### ACTIVITY
Line filter on the word "down": copy each matching line from the entries.

### EXTRACTED DATA
__________________________________________________

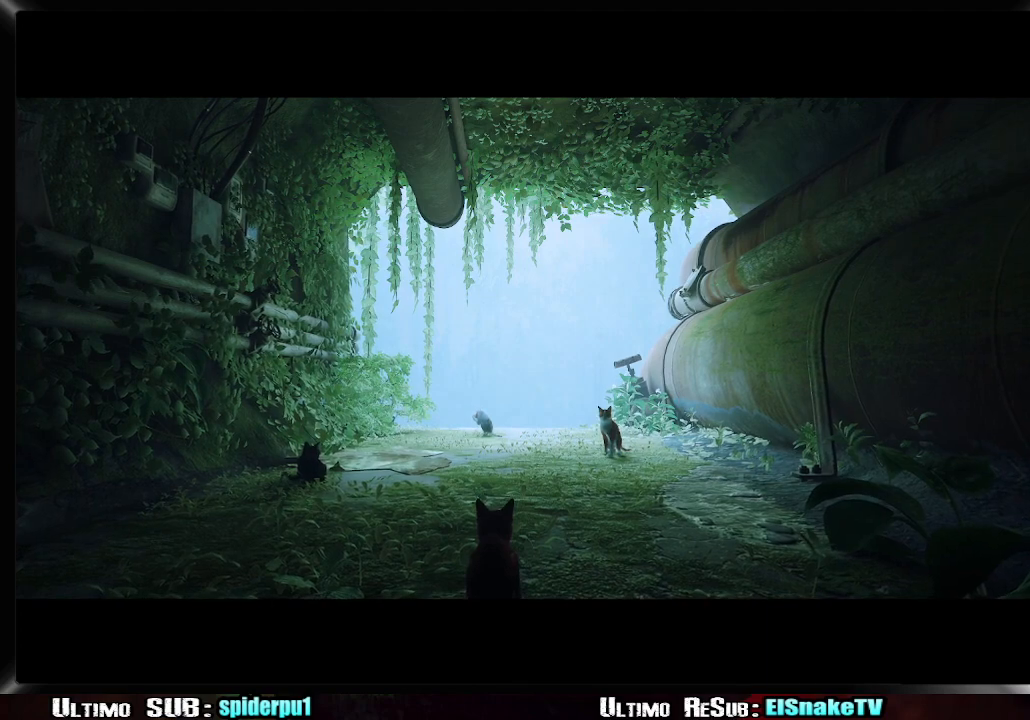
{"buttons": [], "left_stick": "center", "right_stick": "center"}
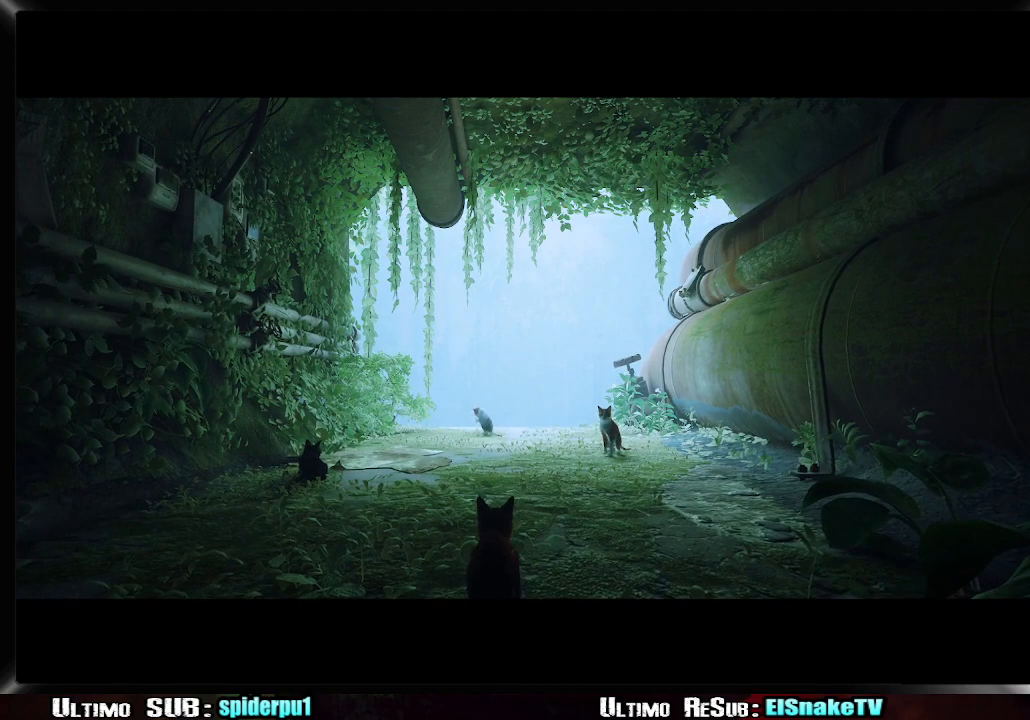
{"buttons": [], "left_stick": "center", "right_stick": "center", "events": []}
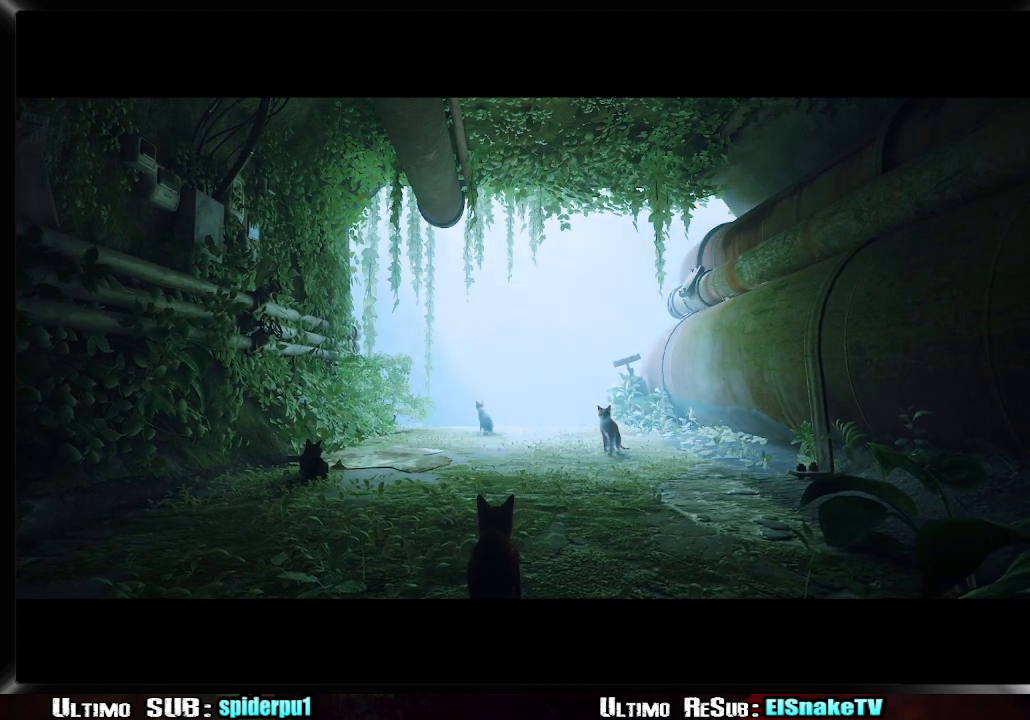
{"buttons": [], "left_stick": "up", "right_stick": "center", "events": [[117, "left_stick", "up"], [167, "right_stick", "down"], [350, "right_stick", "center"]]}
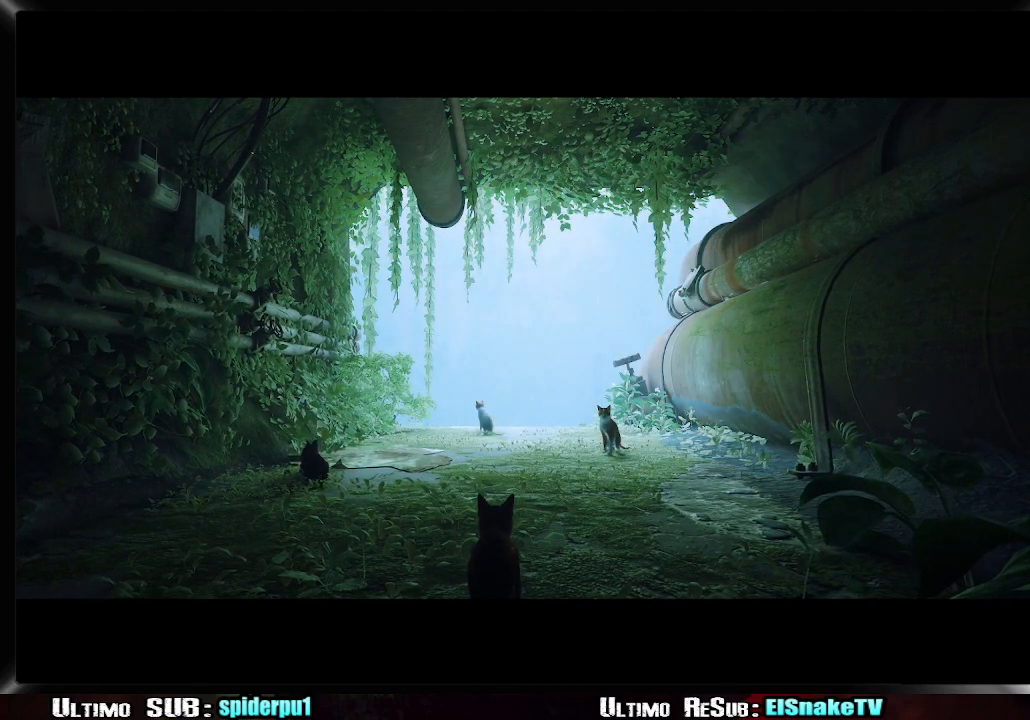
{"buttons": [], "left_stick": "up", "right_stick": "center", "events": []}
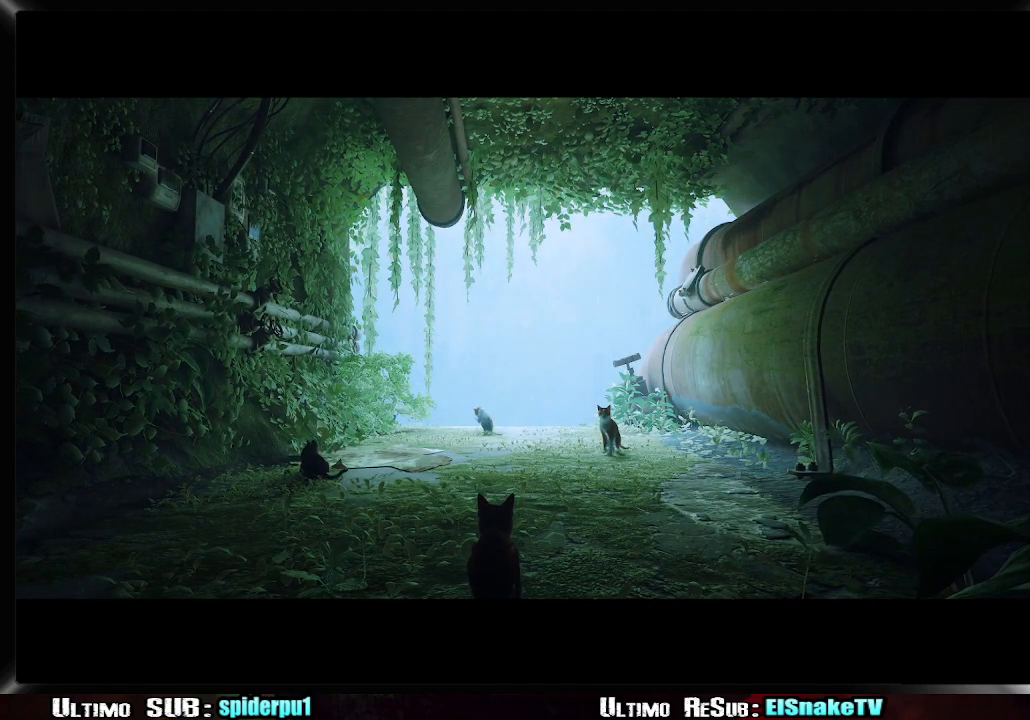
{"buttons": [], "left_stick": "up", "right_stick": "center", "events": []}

__________________________________________________

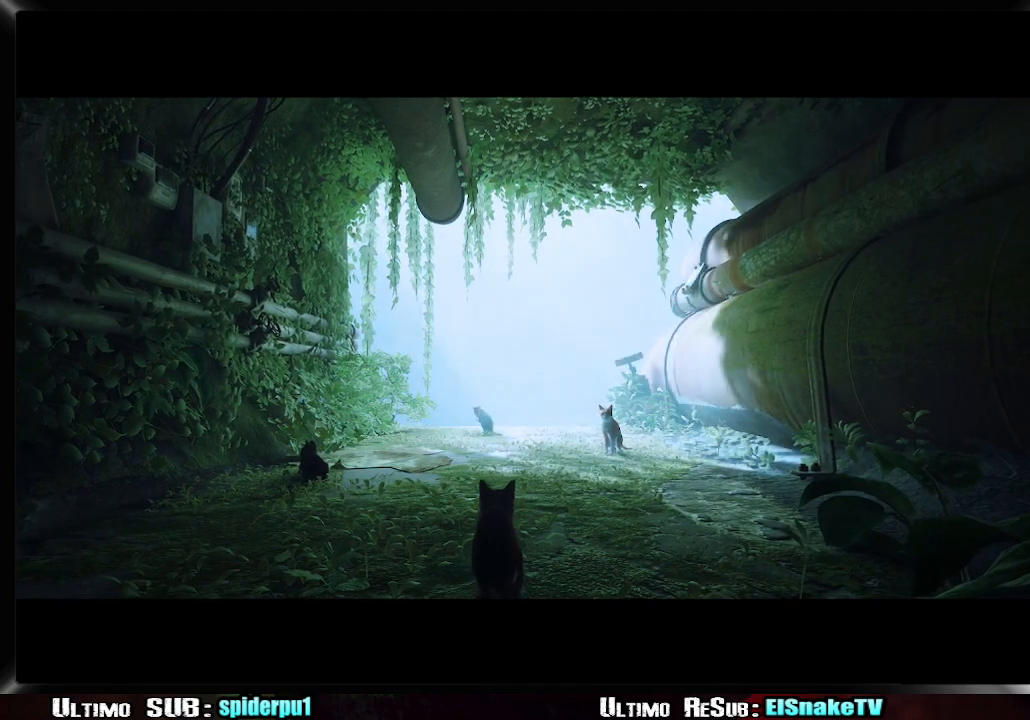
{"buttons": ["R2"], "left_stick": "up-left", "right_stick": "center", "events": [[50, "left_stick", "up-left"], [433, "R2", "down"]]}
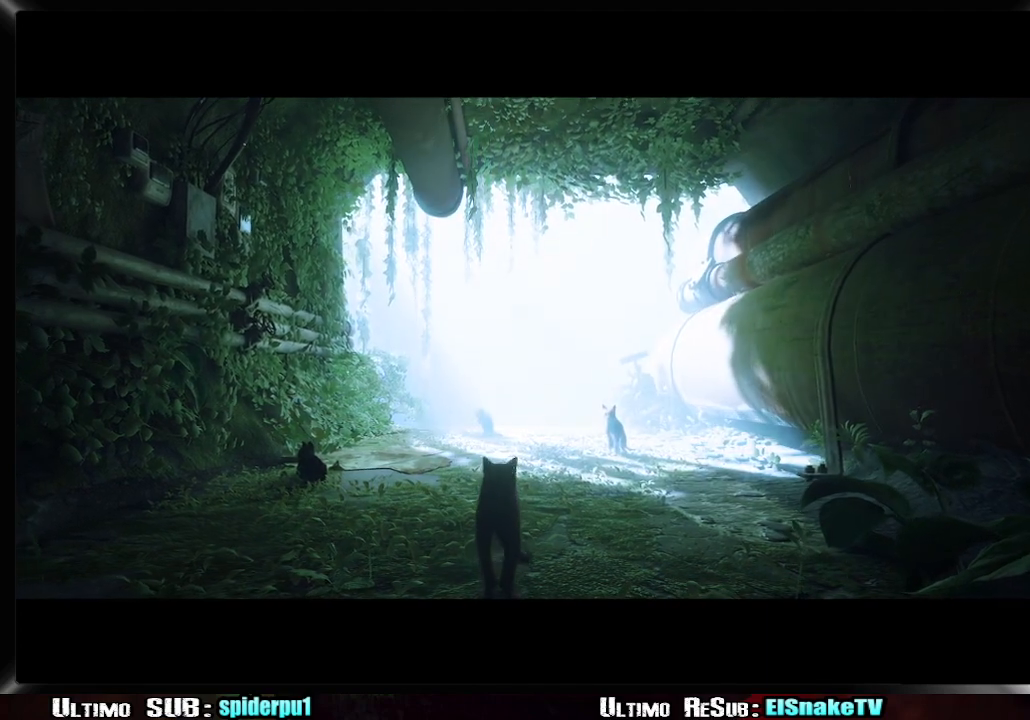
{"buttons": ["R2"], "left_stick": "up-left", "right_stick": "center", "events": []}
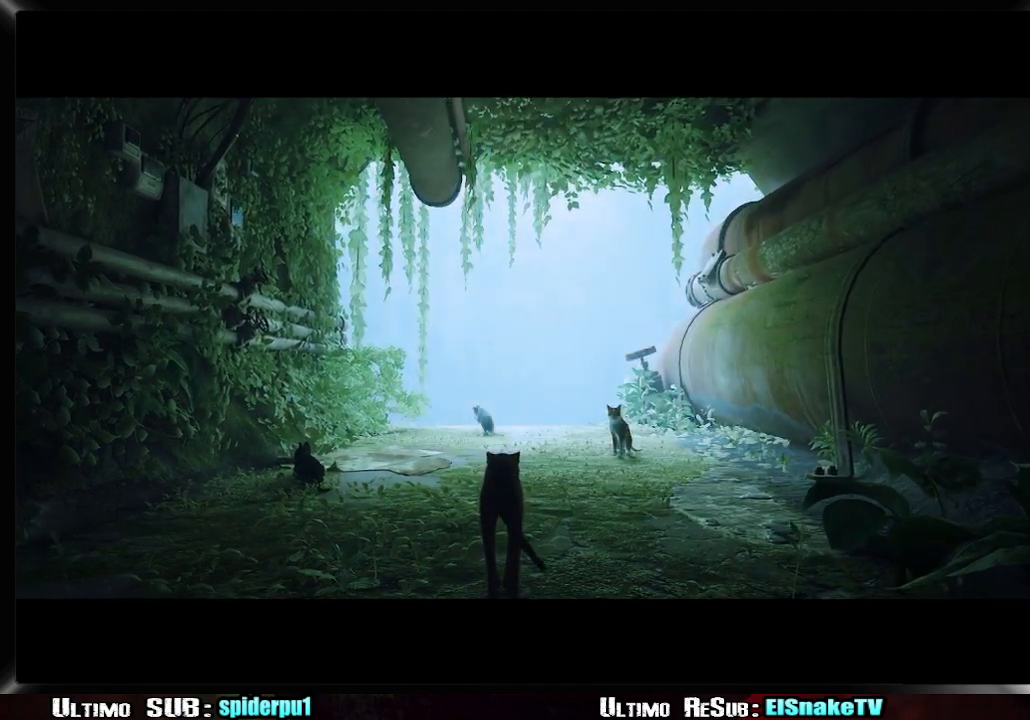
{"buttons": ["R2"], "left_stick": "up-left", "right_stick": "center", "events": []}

__________________________________________________

### OUTPUT
{"buttons": [], "left_stick": "up", "right_stick": "center", "events": [[117, "left_stick", "up"], [167, "right_stick", "down"], [350, "right_stick", "center"]]}
{"buttons": ["R2"], "left_stick": "up-left", "right_stick": "center", "events": [[50, "left_stick", "up-left"], [433, "R2", "down"]]}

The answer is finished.